#### [DATA SHOWN]
----------------

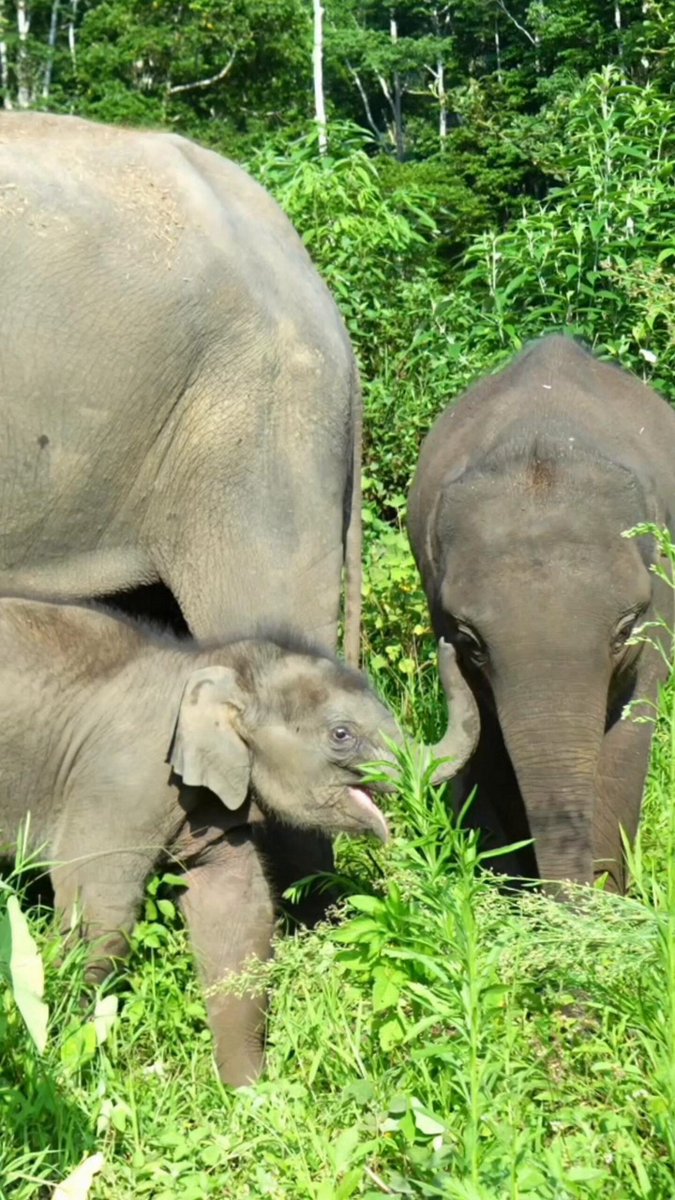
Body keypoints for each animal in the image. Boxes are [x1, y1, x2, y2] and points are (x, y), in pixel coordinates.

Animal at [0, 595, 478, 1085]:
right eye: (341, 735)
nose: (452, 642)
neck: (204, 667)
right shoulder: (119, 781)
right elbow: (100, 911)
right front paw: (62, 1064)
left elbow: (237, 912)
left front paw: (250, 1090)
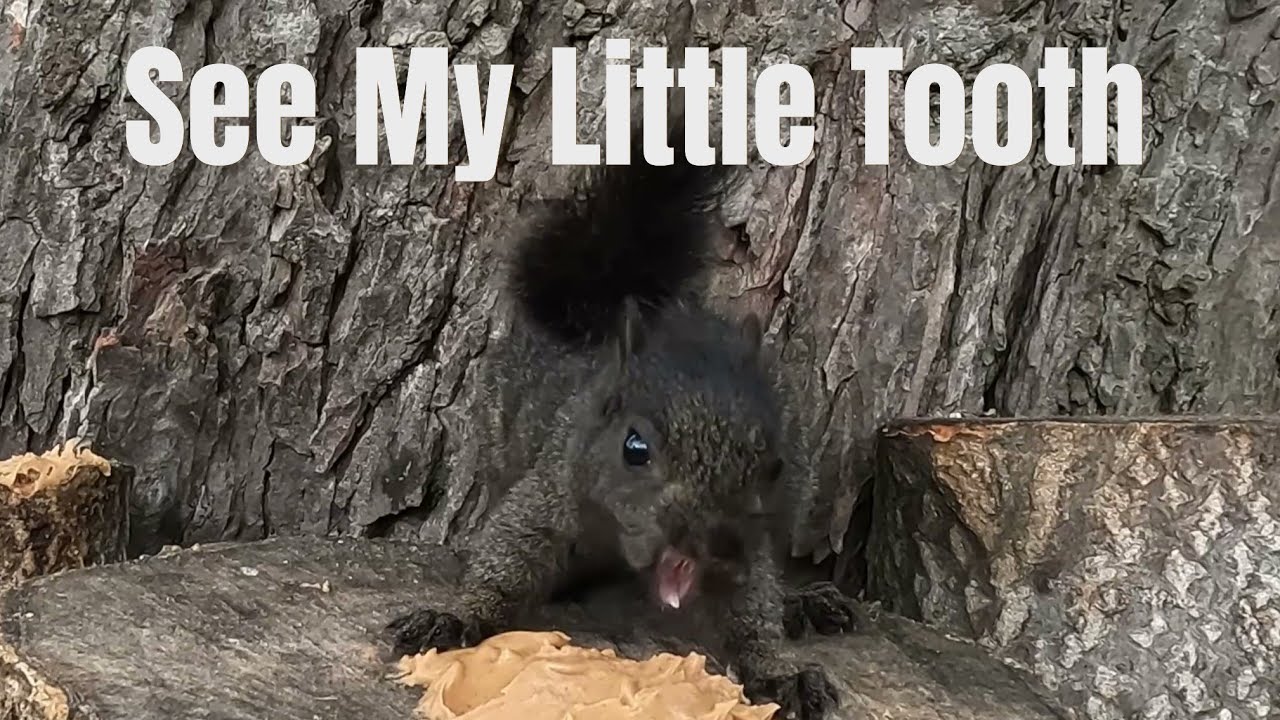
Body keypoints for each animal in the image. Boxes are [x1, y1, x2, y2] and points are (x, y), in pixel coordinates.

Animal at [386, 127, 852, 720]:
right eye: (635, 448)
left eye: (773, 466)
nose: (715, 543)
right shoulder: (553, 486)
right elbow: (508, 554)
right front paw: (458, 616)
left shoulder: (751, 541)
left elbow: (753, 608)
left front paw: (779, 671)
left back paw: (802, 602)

----------------

#### [WHAT NEEDS TO BE DONE]
Could you set down every entry above exactly as it stands, with no images?

#### [RESPONSE TO THE TASK]
Body keypoints for each animal in the image. Boxes are [x1, y1, x2, y2] and points are (x, y), in pixel coordinates.

Animal at [0, 595, 478, 1085]:
right eye: (341, 735)
nose: (452, 642)
neck: (204, 667)
right shoulder: (119, 781)
right elbow: (100, 911)
right front paw: (62, 1064)
left elbow: (237, 912)
left front paw: (250, 1090)
Body keypoints for each animal in the image. Boxes are [x1, y1, x2, y2] and points are (x, y), in pixel coordinates.

Animal at [386, 127, 852, 720]:
right eye: (635, 448)
left eye: (773, 466)
nose: (715, 543)
right shoulder: (553, 486)
right elbow: (508, 554)
right front paw: (458, 616)
left shoulder: (751, 541)
left elbow: (753, 608)
left front paw: (779, 671)
left back paw: (802, 602)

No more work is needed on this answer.